Use tax law
The use tax provisions, adopted in 2010, require sellers that do not collect tax on sales to Colorado purchasers to adhere to three reporting requirements:
- Inform a buyer at the time of the purchase that use tax may be due and that Colorado requires purchasers to file returns and pay use tax directly to the state
- Provide each Colorado purchaser with a statement by January 31 of each year showing the general types and volume of purchases made during the prior year and stating that the buyer may owe use tax on such purchases
- File an annual report by March 31 with the Department showing the name and address of each Colorado purchaser and the general type and volume of purchases made by such customer
The party requesting the preliminary injunction, the Direct Marketing Association (DMA), had previously obtained a permanent injunction in federal court. The federal court issued an injunction—that subsequently was lifted after a three-judge panel for the U.S. Court of Appeals for the Tenth Circuit held that the Tax Injunction Act barred a taxpayer from seeking a ruling on the constitutionality of Colorado’s use tax reporting requirements in federal district court.

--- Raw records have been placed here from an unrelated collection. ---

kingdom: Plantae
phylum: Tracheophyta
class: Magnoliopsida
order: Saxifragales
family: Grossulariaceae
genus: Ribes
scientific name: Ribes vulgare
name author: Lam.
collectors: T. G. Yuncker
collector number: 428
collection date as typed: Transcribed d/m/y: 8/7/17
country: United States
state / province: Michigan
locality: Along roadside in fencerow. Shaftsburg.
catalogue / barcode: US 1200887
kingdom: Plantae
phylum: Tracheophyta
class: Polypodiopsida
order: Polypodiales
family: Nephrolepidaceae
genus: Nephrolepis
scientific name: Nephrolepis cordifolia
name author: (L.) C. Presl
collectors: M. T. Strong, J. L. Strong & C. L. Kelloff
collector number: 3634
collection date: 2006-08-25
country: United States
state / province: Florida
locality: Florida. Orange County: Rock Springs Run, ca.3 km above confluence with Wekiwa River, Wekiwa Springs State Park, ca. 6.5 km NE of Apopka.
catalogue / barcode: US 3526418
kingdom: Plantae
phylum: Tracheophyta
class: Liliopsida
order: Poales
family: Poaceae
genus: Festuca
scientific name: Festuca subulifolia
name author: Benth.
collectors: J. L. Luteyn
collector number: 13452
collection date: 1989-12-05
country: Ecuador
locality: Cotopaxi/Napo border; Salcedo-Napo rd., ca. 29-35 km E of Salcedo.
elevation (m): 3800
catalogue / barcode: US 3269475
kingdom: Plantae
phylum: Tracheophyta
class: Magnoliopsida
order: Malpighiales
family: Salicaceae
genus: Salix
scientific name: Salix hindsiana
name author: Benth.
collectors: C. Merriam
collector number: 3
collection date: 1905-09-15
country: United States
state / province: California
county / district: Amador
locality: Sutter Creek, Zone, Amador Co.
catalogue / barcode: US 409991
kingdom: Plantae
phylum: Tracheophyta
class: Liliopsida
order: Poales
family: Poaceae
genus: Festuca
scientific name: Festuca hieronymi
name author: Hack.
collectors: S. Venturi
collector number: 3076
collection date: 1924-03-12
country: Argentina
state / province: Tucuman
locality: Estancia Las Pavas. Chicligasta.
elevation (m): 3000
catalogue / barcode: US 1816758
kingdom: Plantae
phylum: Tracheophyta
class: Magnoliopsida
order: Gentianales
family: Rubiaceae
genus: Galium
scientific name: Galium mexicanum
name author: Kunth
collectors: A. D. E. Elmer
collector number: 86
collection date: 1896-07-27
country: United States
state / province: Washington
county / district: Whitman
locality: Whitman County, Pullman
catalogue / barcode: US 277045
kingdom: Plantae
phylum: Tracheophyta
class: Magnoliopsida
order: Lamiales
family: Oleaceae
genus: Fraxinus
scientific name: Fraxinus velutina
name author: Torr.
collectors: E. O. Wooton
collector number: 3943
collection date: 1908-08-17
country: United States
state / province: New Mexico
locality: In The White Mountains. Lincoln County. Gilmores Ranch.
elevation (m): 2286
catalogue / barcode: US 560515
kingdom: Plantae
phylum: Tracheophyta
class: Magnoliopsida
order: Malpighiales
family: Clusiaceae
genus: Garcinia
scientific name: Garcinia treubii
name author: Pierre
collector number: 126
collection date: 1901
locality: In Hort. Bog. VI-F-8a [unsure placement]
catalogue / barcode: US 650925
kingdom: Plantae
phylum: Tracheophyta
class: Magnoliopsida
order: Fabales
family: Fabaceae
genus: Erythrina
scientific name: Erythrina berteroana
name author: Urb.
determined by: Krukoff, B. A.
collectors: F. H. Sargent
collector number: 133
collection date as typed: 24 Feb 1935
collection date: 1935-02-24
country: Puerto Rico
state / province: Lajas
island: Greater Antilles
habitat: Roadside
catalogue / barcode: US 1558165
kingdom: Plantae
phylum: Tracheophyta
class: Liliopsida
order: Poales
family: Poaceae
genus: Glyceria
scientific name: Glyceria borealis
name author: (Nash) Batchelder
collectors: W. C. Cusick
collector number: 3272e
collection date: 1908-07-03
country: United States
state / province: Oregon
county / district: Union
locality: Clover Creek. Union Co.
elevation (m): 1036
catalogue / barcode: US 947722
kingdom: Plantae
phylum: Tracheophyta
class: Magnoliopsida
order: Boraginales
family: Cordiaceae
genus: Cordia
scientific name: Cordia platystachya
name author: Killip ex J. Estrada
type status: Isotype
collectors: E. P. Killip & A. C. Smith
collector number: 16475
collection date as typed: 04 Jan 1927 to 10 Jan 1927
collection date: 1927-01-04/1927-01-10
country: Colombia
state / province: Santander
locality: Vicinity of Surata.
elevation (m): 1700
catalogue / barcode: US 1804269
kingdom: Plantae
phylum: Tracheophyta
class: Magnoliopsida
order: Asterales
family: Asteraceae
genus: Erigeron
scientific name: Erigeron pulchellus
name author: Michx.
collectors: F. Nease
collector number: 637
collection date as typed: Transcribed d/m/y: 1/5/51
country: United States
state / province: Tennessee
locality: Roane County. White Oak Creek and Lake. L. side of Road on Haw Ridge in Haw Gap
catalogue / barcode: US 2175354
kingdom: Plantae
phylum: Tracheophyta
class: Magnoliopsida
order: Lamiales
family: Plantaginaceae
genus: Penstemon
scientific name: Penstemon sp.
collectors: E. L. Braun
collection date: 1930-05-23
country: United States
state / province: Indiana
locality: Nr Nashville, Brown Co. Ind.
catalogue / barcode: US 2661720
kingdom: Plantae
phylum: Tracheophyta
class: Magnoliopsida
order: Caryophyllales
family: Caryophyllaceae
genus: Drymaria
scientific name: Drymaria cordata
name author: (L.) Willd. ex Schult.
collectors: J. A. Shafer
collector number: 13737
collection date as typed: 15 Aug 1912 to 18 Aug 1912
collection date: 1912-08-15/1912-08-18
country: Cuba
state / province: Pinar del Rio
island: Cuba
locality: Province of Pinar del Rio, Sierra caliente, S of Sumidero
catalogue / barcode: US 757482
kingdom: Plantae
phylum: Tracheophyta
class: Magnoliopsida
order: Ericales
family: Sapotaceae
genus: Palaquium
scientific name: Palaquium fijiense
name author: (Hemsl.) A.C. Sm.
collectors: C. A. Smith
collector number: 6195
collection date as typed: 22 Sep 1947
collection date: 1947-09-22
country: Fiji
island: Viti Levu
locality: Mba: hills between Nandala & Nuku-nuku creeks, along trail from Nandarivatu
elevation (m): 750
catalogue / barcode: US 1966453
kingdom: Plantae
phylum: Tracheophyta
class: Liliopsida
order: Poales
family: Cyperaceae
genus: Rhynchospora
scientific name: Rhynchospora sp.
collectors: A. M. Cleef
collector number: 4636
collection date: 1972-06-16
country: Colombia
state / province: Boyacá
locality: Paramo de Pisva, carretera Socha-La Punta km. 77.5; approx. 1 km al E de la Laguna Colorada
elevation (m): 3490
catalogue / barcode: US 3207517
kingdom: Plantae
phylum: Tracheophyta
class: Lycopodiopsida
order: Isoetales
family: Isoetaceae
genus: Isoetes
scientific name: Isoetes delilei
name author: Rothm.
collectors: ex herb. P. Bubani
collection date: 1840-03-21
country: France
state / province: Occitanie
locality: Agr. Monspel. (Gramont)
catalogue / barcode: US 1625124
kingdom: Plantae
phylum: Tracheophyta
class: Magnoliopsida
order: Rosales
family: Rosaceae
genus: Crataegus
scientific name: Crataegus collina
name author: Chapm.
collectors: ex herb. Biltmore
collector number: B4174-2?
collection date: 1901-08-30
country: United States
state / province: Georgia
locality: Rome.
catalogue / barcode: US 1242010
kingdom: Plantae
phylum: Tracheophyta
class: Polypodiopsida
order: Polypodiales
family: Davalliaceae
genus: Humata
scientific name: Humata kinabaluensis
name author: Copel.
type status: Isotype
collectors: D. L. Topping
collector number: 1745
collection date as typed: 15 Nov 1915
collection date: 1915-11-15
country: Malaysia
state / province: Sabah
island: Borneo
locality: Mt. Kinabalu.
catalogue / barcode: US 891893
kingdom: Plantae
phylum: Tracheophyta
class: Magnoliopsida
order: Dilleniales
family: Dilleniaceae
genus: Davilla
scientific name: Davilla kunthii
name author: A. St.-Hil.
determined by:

After DMA’s loss in federal court, it re-filed suit in state court.
State court injunction
In the order issuing the preliminary junction, the state court judge cautioned that his conclusions were preliminary, were not “written in stone,” and may be “very different” after he has had more time to contemplate the issues.
The judge also noted that he disagreed with the federal court’s conclusion that the use tax reporting requirements were akin to a tax and went further to opine that the bright-line physical presence standard articulated in Quill did not apply to the imposition of the regulations.
Nevertheless, the judge determined that the reporting requirements appeared to be facially discriminatory because they apply only to retailers that do not collect and remit Colorado sales and use tax. In the judge’s view, the only retailers that do not collect and remit sales taxes are out-of-state retailers; thus, the reporting requirements are facially discriminatory.
In reaching this conclusion, the judge rejected the state’s argument that because in-state retailers must collect sales tax, the reporting requirements place out-of-state retailers at no more competitive disadvantage than in-state retailers. Collecting and remitting sales taxes is a different burden than reporting use tax information and, as such, the judge determined the two cannot be compared. The judge also cautioned that the state unlikely will be able to defeat a finding that the statute is per se invalid by proving that its legitimate interests cannot be adequately served by any reasonable, non-discriminatory means.
Having determined that the use tax reporting statute appeared to be facially unconstitutional, the judge declined to address whether the statute placed undue burdens on interstate commerce. He did, however, express doubt that DMA would prevail on the issue based on the current record.
Another concern he expressed was that the current evidence on the costs and benefits lumped the three reporting requirements together. In the judge’s view, the three requirements must be analyzed separately and he requested “counsel to present a clearer picture . . . about the costs and benefits of each requirement independent of the other two.”
The judge mandated that the parties hold a status conference by March 18, 2014, to discuss various procedural issues, including whether the case can proceed on summary judgment motions or whether it is necessary to conduct a trial.
In the interim, affected retailers will not need to comply with the reporting requirements pending the outcome of the litigation.